Returning to Germany meant mixed emotions for Helmut: it was the country of his childhood memories, but also the country that had treated his family so inhumanely and banished them from their home. “I didn’t hate them”, said Helmut, “I knew from my own experience, that not all Germans were Nazis.” But he had lost his homeland forever.
Nothing but dust and rubble remained of Hitler’s megalomaniacal plans: Germany lay in ruins and the ailing population turned for the most part to the blame game or self-pity. Suddenly, nobody had ever been a Nazi.
This strange phenomena was described in an ironic article in Collier’s magazine by the famous journalist Martha Gellhorn, third wife of Ernest Hemingway: “No one is a Nazi. No one ever was. There may have been some Nazis in the next village, and as a matter of fact, that town about twenty kilometers away was a real hotbed of Nazidom.
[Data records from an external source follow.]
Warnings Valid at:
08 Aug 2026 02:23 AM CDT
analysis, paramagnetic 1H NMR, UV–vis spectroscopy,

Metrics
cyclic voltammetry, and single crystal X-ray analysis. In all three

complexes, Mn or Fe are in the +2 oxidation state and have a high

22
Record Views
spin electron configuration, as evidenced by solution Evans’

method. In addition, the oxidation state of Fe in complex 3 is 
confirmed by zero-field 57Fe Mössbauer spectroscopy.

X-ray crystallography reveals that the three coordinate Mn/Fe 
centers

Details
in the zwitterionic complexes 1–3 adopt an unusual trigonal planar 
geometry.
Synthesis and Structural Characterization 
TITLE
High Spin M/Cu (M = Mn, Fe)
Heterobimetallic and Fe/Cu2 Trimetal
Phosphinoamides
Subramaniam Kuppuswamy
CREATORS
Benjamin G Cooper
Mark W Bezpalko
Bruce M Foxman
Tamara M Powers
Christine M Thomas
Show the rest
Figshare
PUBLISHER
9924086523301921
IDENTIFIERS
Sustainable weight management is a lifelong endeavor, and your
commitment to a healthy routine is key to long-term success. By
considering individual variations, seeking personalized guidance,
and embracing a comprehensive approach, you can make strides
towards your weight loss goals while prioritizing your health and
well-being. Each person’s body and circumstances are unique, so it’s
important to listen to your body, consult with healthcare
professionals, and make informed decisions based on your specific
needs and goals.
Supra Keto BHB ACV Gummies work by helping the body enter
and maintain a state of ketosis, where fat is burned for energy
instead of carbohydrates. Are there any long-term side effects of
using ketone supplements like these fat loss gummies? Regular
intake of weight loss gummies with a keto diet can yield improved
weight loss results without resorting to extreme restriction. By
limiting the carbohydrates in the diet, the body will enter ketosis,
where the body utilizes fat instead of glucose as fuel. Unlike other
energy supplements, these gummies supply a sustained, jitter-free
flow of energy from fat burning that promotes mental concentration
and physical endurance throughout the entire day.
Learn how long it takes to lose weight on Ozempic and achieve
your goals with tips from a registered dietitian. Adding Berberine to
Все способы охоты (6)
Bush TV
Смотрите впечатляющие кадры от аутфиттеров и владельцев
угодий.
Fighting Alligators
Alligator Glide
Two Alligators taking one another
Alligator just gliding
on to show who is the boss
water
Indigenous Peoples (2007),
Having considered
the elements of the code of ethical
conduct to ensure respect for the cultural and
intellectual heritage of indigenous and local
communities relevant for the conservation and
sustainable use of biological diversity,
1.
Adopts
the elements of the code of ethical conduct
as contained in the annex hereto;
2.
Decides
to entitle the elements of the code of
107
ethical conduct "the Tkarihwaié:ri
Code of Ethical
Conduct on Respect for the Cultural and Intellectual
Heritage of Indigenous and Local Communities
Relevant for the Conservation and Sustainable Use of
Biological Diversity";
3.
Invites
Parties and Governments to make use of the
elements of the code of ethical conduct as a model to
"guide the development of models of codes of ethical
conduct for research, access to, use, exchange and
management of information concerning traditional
To tell you the truth, confidentially there were a lot of communists here. We were always known as very Red. Oh, the Jews? Well, there weren’t really many Jews in this neighborhood. Two maybe, maybe six. They were taken away. I hid a Jew for six weeks. I hid a Jew for eight weeks. (I hid a Jew, he hid a Jew, all God’s children
hid Jews.) We have nothing against the Jews, we always got on well with them. We have waited for the Americans for a long time. You came and liberated us. You came to befriend us. The Nazis are Schweinehunde. The Wehrmacht wants to give up, but they do not know how. No, I have no relatives in the Army. Nor I. No, I was never in the Army. I worked on the land. I worked in a factory. That boy wasn‘t in the Army either; he was sick. We have had enough of this government. Ah, how we have suffered. The bombs. We lived in the cellars for weeks. We refused to be driven across the Rhine when the S.S. came to evacuate us. Why should we go? We welcome the Americans. We do not fear them; we have no reason to fear. We’ve done nothing wrong; we are not Nazis.
It should, we feel, be set to music. Then the Germans could sing that refrain and that would make it even better. They all talk like this. One asks oneself how the detested Nazi government, to which no one paid allegiance, managed to carry on this war for five and a half years.”25
On the other hand, Joel was unable to get the horrific images from his visit to the Dachau concentration camp out of his head: emaciated human beings in prison uniforms who could hardly stand on their spindly legs.
And like many German cities, Helmut’s home town was now just one big heap of rubble. Author Alfred Kerr wrote in the Neue Zeitung newspaper at the end of the war: “Nuremberg..! It was once a city and is now a pile of debris. It was once homely, middle-class. Now it is a horror. A horror without tragedy; just something unpleasant. A cantankerousness. An ugliness. A desolation. A pile of debris!”